Job:
Write out exactly the lines of the entries below from the one holding "X127950000Y-81727000D01*" to the one holding "X161930000Y-85298200D01*", inclusive, and leave out all other lines.

BEGIN Available data

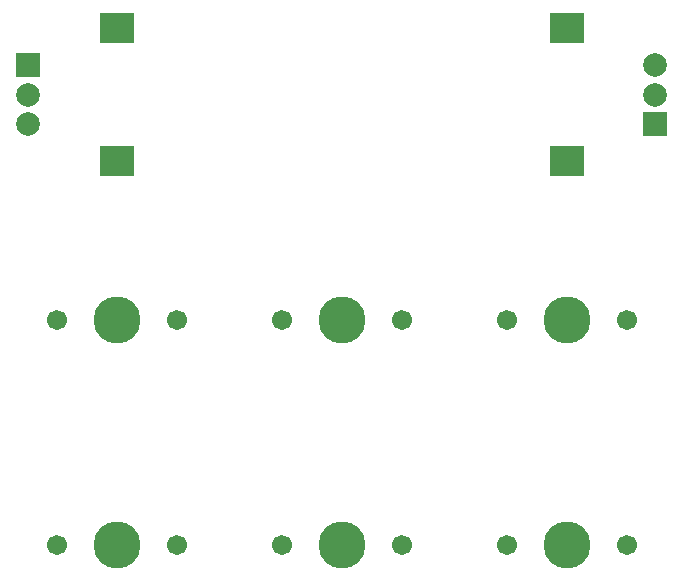
<source format=gbr>
%TF.GenerationSoftware,KiCad,Pcbnew,7.0.7*%
%TF.CreationDate,2023-09-20T23:35:26+09:00*%
%TF.ProjectId,Proto6,50726f74-6f36-42e6-9b69-6361645f7063,rev?*%
%TF.SameCoordinates,Original*%
%TF.FileFunction,Soldermask,Top*%
%TF.FilePolarity,Negative*%
%FSLAX46Y46*%
G04 Gerber Fmt 4.6, Leading zero omitted, Abs format (unit mm)*
G04 Created by KiCad (PCBNEW 7.0.7) date 2023-09-20 23:35:26*
%MOMM*%
%LPD*%
G01*
G04 APERTURE LIST*
%ADD10R,2.000000X2.000000*%
%ADD11C,2.000000*%
%ADD12R,3.000000X2.500000*%
%ADD13C,1.701800*%
%ADD14C,3.987800*%
G04 APERTURE END LIST*
D10*
%TO.C,RE1*%
X49650000Y-54650000D03*
D11*
X49650000Y-59650000D03*
X49650000Y-57150000D03*
D12*
X57150000Y-51550000D03*
X57150000Y-62750000D03*
%TD*%
D13*
%TO.C,SW5*%
X71120000Y-95250000D03*
D14*
X76200000Y-95250000D03*
D13*
X81280000Y-95250000D03*
%TD*%
%TO.C,SW6*%
X90170000Y-95250000D03*
D14*
X95250000Y-95250000D03*
D13*
X100330000Y-95250000D03*
%TD*%
%TO.C,SW4*%
X52070000Y-95250000D03*
D14*
X57150000Y-95250000D03*
D13*
X62230000Y-95250000D03*
%TD*%
%TO.C,SW1*%
X52070000Y-76200000D03*
D14*
X57150000Y-76200000D03*
D13*
X62230000Y-76200000D03*
%TD*%
%TO.C,SW2*%
X71120000Y-76200000D03*
D14*
X76200000Y-76200000D03*
D13*
X81280000Y-76200000D03*
%TD*%
D10*
%TO.C,RE2*%
X102750000Y-59650000D03*
D11*
X102750000Y-54650000D03*
X102750000Y-57150000D03*
D12*
X95250000Y-62750000D03*
X95250000Y-51550000D03*
%TD*%
D13*
%TO.C,SW3*%
X90170000Y-76200000D03*
D14*
X95250000Y-76200000D03*
D13*
X100330000Y-76200000D03*
%TD*%
M02*

</source>
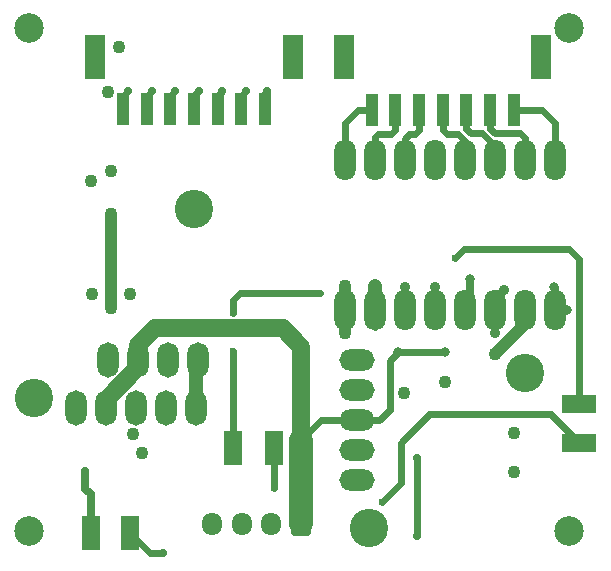
<source format=gbr>
G04 #@! TF.GenerationSoftware,KiCad,Pcbnew,(5.1.8)-1*
G04 #@! TF.CreationDate,2021-02-28T23:44:06-08:00*
G04 #@! TF.ProjectId,UAS,5541532e-6b69-4636-9164-5f7063625858,1*
G04 #@! TF.SameCoordinates,Original*
G04 #@! TF.FileFunction,Copper,L1,Top*
G04 #@! TF.FilePolarity,Positive*
%FSLAX46Y46*%
G04 Gerber Fmt 4.6, Leading zero omitted, Abs format (unit mm)*
G04 Created by KiCad (PCBNEW (5.1.8)-1) date 2021-02-28 23:44:06*
%MOMM*%
%LPD*%
G01*
G04 APERTURE LIST*
G04 #@! TA.AperFunction,SMDPad,CuDef*
%ADD10R,3.000000X1.500000*%
G04 #@! TD*
G04 #@! TA.AperFunction,SMDPad,CuDef*
%ADD11R,1.500000X3.000000*%
G04 #@! TD*
G04 #@! TA.AperFunction,ComponentPad*
%ADD12C,3.250000*%
G04 #@! TD*
G04 #@! TA.AperFunction,ComponentPad*
%ADD13O,3.000000X1.800000*%
G04 #@! TD*
G04 #@! TA.AperFunction,SMDPad,CuDef*
%ADD14R,1.000000X2.700000*%
G04 #@! TD*
G04 #@! TA.AperFunction,SMDPad,CuDef*
%ADD15R,1.800000X3.800000*%
G04 #@! TD*
G04 #@! TA.AperFunction,SMDPad,CuDef*
%ADD16O,1.800000X3.500000*%
G04 #@! TD*
G04 #@! TA.AperFunction,ComponentPad*
%ADD17O,1.800000X3.000000*%
G04 #@! TD*
G04 #@! TA.AperFunction,ComponentPad*
%ADD18O,1.700000X1.950000*%
G04 #@! TD*
G04 #@! TA.AperFunction,ViaPad*
%ADD19C,2.500000*%
G04 #@! TD*
G04 #@! TA.AperFunction,ViaPad*
%ADD20C,0.900000*%
G04 #@! TD*
G04 #@! TA.AperFunction,ViaPad*
%ADD21C,0.800000*%
G04 #@! TD*
G04 #@! TA.AperFunction,ViaPad*
%ADD22C,0.700000*%
G04 #@! TD*
G04 #@! TA.AperFunction,ViaPad*
%ADD23C,1.100000*%
G04 #@! TD*
G04 #@! TA.AperFunction,ViaPad*
%ADD24C,0.600000*%
G04 #@! TD*
G04 #@! TA.AperFunction,Conductor*
%ADD25C,0.700000*%
G04 #@! TD*
G04 #@! TA.AperFunction,Conductor*
%ADD26C,0.600000*%
G04 #@! TD*
G04 #@! TA.AperFunction,Conductor*
%ADD27C,0.400000*%
G04 #@! TD*
G04 #@! TA.AperFunction,Conductor*
%ADD28C,1.000000*%
G04 #@! TD*
G04 #@! TA.AperFunction,Conductor*
%ADD29C,1.200000*%
G04 #@! TD*
G04 #@! TA.AperFunction,Conductor*
%ADD30C,1.500000*%
G04 #@! TD*
G04 #@! TA.AperFunction,Conductor*
%ADD31C,2.000000*%
G04 #@! TD*
G04 APERTURE END LIST*
D10*
X166550000Y-111100000D03*
D11*
X140750000Y-111550000D03*
D10*
X166550000Y-107850000D03*
D11*
X137250000Y-111550000D03*
D12*
X148800000Y-118360000D03*
X162000000Y-105160000D03*
D13*
X147780000Y-114290000D03*
X147780000Y-111750000D03*
X147780000Y-109210000D03*
X147780000Y-106670000D03*
X147780000Y-104130000D03*
D14*
X133950000Y-82850000D03*
X131950000Y-82850000D03*
X135950000Y-82850000D03*
X137950000Y-82850000D03*
X129950000Y-82850000D03*
X127950000Y-82850000D03*
X139950000Y-82850000D03*
D15*
X142300000Y-78400000D03*
X125600000Y-78400000D03*
D16*
X164470000Y-87150000D03*
X161930000Y-87150000D03*
X159390000Y-87150000D03*
X156850000Y-87150000D03*
X154310000Y-87150000D03*
X151770000Y-87150000D03*
X149230000Y-87150000D03*
X146690000Y-87150000D03*
X164470000Y-99850000D03*
X161930000Y-99850000D03*
X159390000Y-99850000D03*
X156850000Y-99850000D03*
X154310000Y-99850000D03*
X151770000Y-99850000D03*
X149230000Y-99850000D03*
X146690000Y-99850000D03*
D17*
X134310000Y-104080000D03*
X131770000Y-104080000D03*
X129230000Y-104080000D03*
X126690000Y-104080000D03*
D11*
X128500000Y-118750000D03*
X125210000Y-118760000D03*
D14*
X155000000Y-82900000D03*
X153000000Y-82900000D03*
X157000000Y-82900000D03*
X159000000Y-82900000D03*
X151000000Y-82900000D03*
X149000000Y-82900000D03*
X161000000Y-82900000D03*
D15*
X163350000Y-78450000D03*
X146650000Y-78450000D03*
D18*
X135500000Y-118000000D03*
X138000000Y-118000000D03*
X140500000Y-118000000D03*
G04 #@! TA.AperFunction,ComponentPad*
G36*
G01*
X143850000Y-117275000D02*
X143850000Y-118725000D01*
G75*
G02*
X143600000Y-118975000I-250000J0D01*
G01*
X142400000Y-118975000D01*
G75*
G02*
X142150000Y-118725000I0J250000D01*
G01*
X142150000Y-117275000D01*
G75*
G02*
X142400000Y-117025000I250000J0D01*
G01*
X143600000Y-117025000D01*
G75*
G02*
X143850000Y-117275000I0J-250000D01*
G01*
G37*
G04 #@! TD.AperFunction*
D12*
X120430000Y-107300000D03*
X133930000Y-91300000D03*
D17*
X134120000Y-108140000D03*
X131580000Y-108140000D03*
X129040000Y-108140000D03*
X126500000Y-108140000D03*
X123960000Y-108140000D03*
D19*
X120000000Y-118550000D03*
X120000000Y-76000000D03*
X165725000Y-76000000D03*
X165720000Y-118540000D03*
D20*
X151765000Y-97891600D03*
X154305000Y-97891600D03*
D21*
X157340000Y-97210000D03*
D20*
X160172400Y-98196400D03*
X159385000Y-101803200D03*
D22*
X134340600Y-81305400D03*
X132359400Y-81330800D03*
X136347200Y-81330800D03*
X138328400Y-81330800D03*
X130352800Y-81330800D03*
X128346200Y-81330800D03*
X140131800Y-81343500D03*
D23*
X159450000Y-103550000D03*
D22*
X124739400Y-113461800D03*
X131300000Y-120457999D03*
X152800000Y-112400000D03*
X152800000Y-119000000D03*
D23*
X146700000Y-101800000D03*
X146700000Y-97800000D03*
X125200000Y-88980000D03*
X126900000Y-88100000D03*
X128500000Y-98500000D03*
X125300000Y-98480000D03*
X161000000Y-110300000D03*
X161000000Y-113600000D03*
X128750000Y-110350000D03*
X129500000Y-111950000D03*
X126669800Y-81381600D03*
X155200000Y-106000000D03*
X151700000Y-106900000D03*
D21*
X164450000Y-97950000D03*
X165500000Y-99850000D03*
D23*
X127550000Y-77600000D03*
X126920000Y-99730000D03*
X126930000Y-91740000D03*
X149225000Y-97815400D03*
D21*
X155219400Y-103460000D03*
X151206200Y-103460000D03*
D24*
X137250000Y-103350000D03*
X137250000Y-100150000D03*
X144600000Y-98450000D03*
X156000000Y-95500000D03*
D23*
X166550000Y-107850000D03*
X137250000Y-111550000D03*
D24*
X140750000Y-114950000D03*
X149850000Y-116100000D03*
D23*
X166550000Y-111100000D03*
X140750000Y-111550000D03*
D25*
X151770000Y-97896600D02*
X151765000Y-97891600D01*
X151770000Y-99850000D02*
X151770000Y-97896600D01*
X154310000Y-97896600D02*
X154305000Y-97891600D01*
X154310000Y-99850000D02*
X154310000Y-97896600D01*
D26*
X157350000Y-97220000D02*
X157340000Y-97210000D01*
D25*
X157350000Y-99850000D02*
X157350000Y-97220000D01*
X159385000Y-99855000D02*
X159390000Y-99850000D01*
X159385000Y-101803200D02*
X159385000Y-99855000D01*
X159390000Y-98978800D02*
X160172400Y-98196400D01*
X159390000Y-99850000D02*
X159390000Y-98978800D01*
D26*
X133950000Y-81696000D02*
X134340600Y-81305400D01*
X133950000Y-82850000D02*
X133950000Y-81696000D01*
X131950000Y-81740200D02*
X132359400Y-81330800D01*
X131950000Y-82850000D02*
X131950000Y-81740200D01*
X135950000Y-81728000D02*
X136347200Y-81330800D01*
X135950000Y-82850000D02*
X135950000Y-81728000D01*
X137950000Y-81709200D02*
X138328400Y-81330800D01*
X137950000Y-82850000D02*
X137950000Y-81709200D01*
X129950000Y-81733600D02*
X130352800Y-81330800D01*
X129950000Y-82850000D02*
X129950000Y-81733600D01*
X127950000Y-81727000D02*
X128346200Y-81330800D01*
X127950000Y-82850000D02*
X127950000Y-81727000D01*
X139950000Y-81525300D02*
X140131800Y-81343500D01*
X139950000Y-82850000D02*
X139950000Y-81525300D01*
D27*
X161930000Y-99850000D02*
X162430000Y-99850000D01*
D28*
X161930000Y-101070000D02*
X161930000Y-99850000D01*
X159450000Y-103550000D02*
X161930000Y-101070000D01*
D26*
X163367200Y-82900000D02*
X161000000Y-82900000D01*
X164470000Y-84002800D02*
X163367200Y-82900000D01*
X164470000Y-87150000D02*
X164470000Y-84002800D01*
X162430000Y-87150000D02*
X162430000Y-86910000D01*
X162366675Y-87150000D02*
X162430000Y-87150000D01*
X161930000Y-87150000D02*
X161930000Y-85298200D01*
X161930000Y-85298200D02*
X161544000Y-84912200D01*
X161544000Y-84912200D02*
X159397700Y-84912200D01*
X159000000Y-84514500D02*
X159397700Y-84912200D01*
X159000000Y-82900000D02*
X159000000Y-84514500D01*
X159890000Y-86890000D02*
X159890000Y-87150000D01*
X159390000Y-87150000D02*
X159390000Y-86034800D01*
X159390000Y-87150000D02*
X159390000Y-85996700D01*
X159390000Y-85996700D02*
X158305500Y-84912200D01*
X158305500Y-84912200D02*
X157391100Y-84912200D01*
X157000000Y-84521100D02*
X157391100Y-84912200D01*
X157000000Y-82900000D02*
X157000000Y-84521100D01*
X157350000Y-86350000D02*
X157350000Y-87150000D01*
X156850000Y-87150000D02*
X156850000Y-85526800D01*
X156850000Y-85526800D02*
X156286200Y-84963000D01*
X156286200Y-84963000D02*
X155333700Y-84963000D01*
X155000000Y-84629300D02*
X155333700Y-84963000D01*
X155000000Y-82900000D02*
X155000000Y-84629300D01*
X151770000Y-87150000D02*
X151770000Y-85351700D01*
X151770000Y-85351700D02*
X152120600Y-85001100D01*
X152120600Y-85001100D02*
X152628600Y-85001100D01*
X153000000Y-84629700D02*
X152628600Y-85001100D01*
X153000000Y-82900000D02*
X153000000Y-84629700D01*
X149230000Y-87150000D02*
X149230000Y-85250100D01*
X149230000Y-85250100D02*
X149504400Y-84975700D01*
X149504400Y-84975700D02*
X150660100Y-84975700D01*
X151000000Y-84635800D02*
X150660100Y-84975700D01*
X151000000Y-82900000D02*
X151000000Y-84635800D01*
X149000000Y-82900000D02*
X149000000Y-83000000D01*
X146690000Y-87150000D02*
X146690000Y-84060000D01*
X147850000Y-82900000D02*
X149000000Y-82900000D01*
X146690000Y-84060000D02*
X147850000Y-82900000D01*
X125250000Y-118720000D02*
X125210000Y-118760000D01*
D25*
X124739400Y-115011200D02*
X124739400Y-113461800D01*
X125210000Y-115481800D02*
X124739400Y-115011200D01*
X125210000Y-118760000D02*
X125210000Y-115481800D01*
D26*
X130207999Y-120457999D02*
X128500000Y-118750000D01*
X131300000Y-120457999D02*
X130207999Y-120457999D01*
X152800000Y-112400000D02*
X152800000Y-119000000D01*
X131770000Y-104870000D02*
X131770000Y-104080000D01*
X129040000Y-108140000D02*
X129040000Y-107600000D01*
D25*
X164470000Y-97970000D02*
X164450000Y-97950000D01*
X164470000Y-99850000D02*
X164470000Y-97970000D01*
X164470000Y-99850000D02*
X165500000Y-99850000D01*
D28*
X146700000Y-99840000D02*
X146690000Y-99850000D01*
X146700000Y-97800000D02*
X146700000Y-99840000D01*
X146700000Y-99860000D02*
X146690000Y-99850000D01*
X146700000Y-101800000D02*
X146700000Y-99860000D01*
D26*
X134120000Y-104270000D02*
X134310000Y-104080000D01*
D29*
X134120000Y-108140000D02*
X134120000Y-104270000D01*
D26*
X126920000Y-91750000D02*
X126930000Y-91740000D01*
D28*
X126920000Y-99730000D02*
X126920000Y-91750000D01*
D26*
X149666675Y-99850000D02*
X149730000Y-99850000D01*
X149230000Y-101270000D02*
X149230000Y-99850000D01*
D28*
X149230000Y-97820400D02*
X149225000Y-97815400D01*
D29*
X149225000Y-99845000D02*
X149230000Y-99850000D01*
X149225000Y-97815400D02*
X149225000Y-99845000D01*
D27*
X129230000Y-104710000D02*
X129230000Y-104080000D01*
D30*
X126500000Y-107440000D02*
X129230000Y-104710000D01*
D27*
X126500000Y-108140000D02*
X126500000Y-107440000D01*
D30*
X129230000Y-104080000D02*
X129230000Y-102810000D01*
X129230000Y-102810000D02*
X130620000Y-101420000D01*
X130620000Y-101420000D02*
X141460000Y-101420000D01*
X141460000Y-101420000D02*
X143000000Y-102960000D01*
D26*
X143000000Y-110870000D02*
X144660000Y-109210000D01*
X144660000Y-109210000D02*
X147780000Y-109210000D01*
X150522999Y-104143201D02*
X151206200Y-103460000D01*
X150522999Y-108303001D02*
X150522999Y-104143201D01*
X149616000Y-109210000D02*
X150522999Y-108303001D01*
X147780000Y-109210000D02*
X149616000Y-109210000D01*
X155219400Y-103460000D02*
X151206200Y-103460000D01*
D31*
X143000000Y-118000000D02*
X143000000Y-110870000D01*
D30*
X143000000Y-102960000D02*
X143000000Y-110870000D01*
D26*
X137250000Y-111550000D02*
X137250000Y-111550000D01*
X137250000Y-100150000D02*
X137250000Y-99350000D01*
X137250000Y-99350000D02*
X137250000Y-99000000D01*
X137800000Y-98450000D02*
X144600000Y-98450000D01*
X137250000Y-99000000D02*
X137800000Y-98450000D01*
X166550000Y-95550000D02*
X166550000Y-107850000D01*
X165700000Y-94700000D02*
X166550000Y-95550000D01*
X156800000Y-94700000D02*
X165700000Y-94700000D01*
X156000000Y-95500000D02*
X156800000Y-94700000D01*
X166550000Y-107850000D02*
X166550000Y-107850000D01*
X137250000Y-111550000D02*
X137250000Y-103350000D01*
X140750000Y-111550000D02*
X140750000Y-111550000D01*
X153850000Y-108700000D02*
X164150000Y-108700000D01*
X151450000Y-111100000D02*
X153850000Y-108700000D01*
X164150000Y-108700000D02*
X166550000Y-111100000D01*
X151450000Y-114500000D02*
X151450000Y-111100000D01*
X149850000Y-116100000D02*
X151450000Y-114500000D01*
X166550000Y-111100000D02*
X166550000Y-111100000D01*
X140750000Y-111550000D02*
X140750000Y-114950000D01*
M02*

</source>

END Available data

Problem solution:
X127950000Y-81727000D01*
X139950000Y-81525300D02*
X140131800Y-81343500D01*
X139950000Y-82850000D02*
X139950000Y-81525300D01*
D27*
X161930000Y-99850000D02*
X162430000Y-99850000D01*
D28*
X161930000Y-101070000D02*
X161930000Y-99850000D01*
X159450000Y-103550000D02*
X161930000Y-101070000D01*
D26*
X163367200Y-82900000D02*
X161000000Y-82900000D01*
X164470000Y-84002800D02*
X163367200Y-82900000D01*
X164470000Y-87150000D02*
X164470000Y-84002800D01*
X162430000Y-87150000D02*
X162430000Y-86910000D01*
X162366675Y-87150000D02*
X162430000Y-87150000D01*
X161930000Y-87150000D02*
X161930000Y-85298200D01*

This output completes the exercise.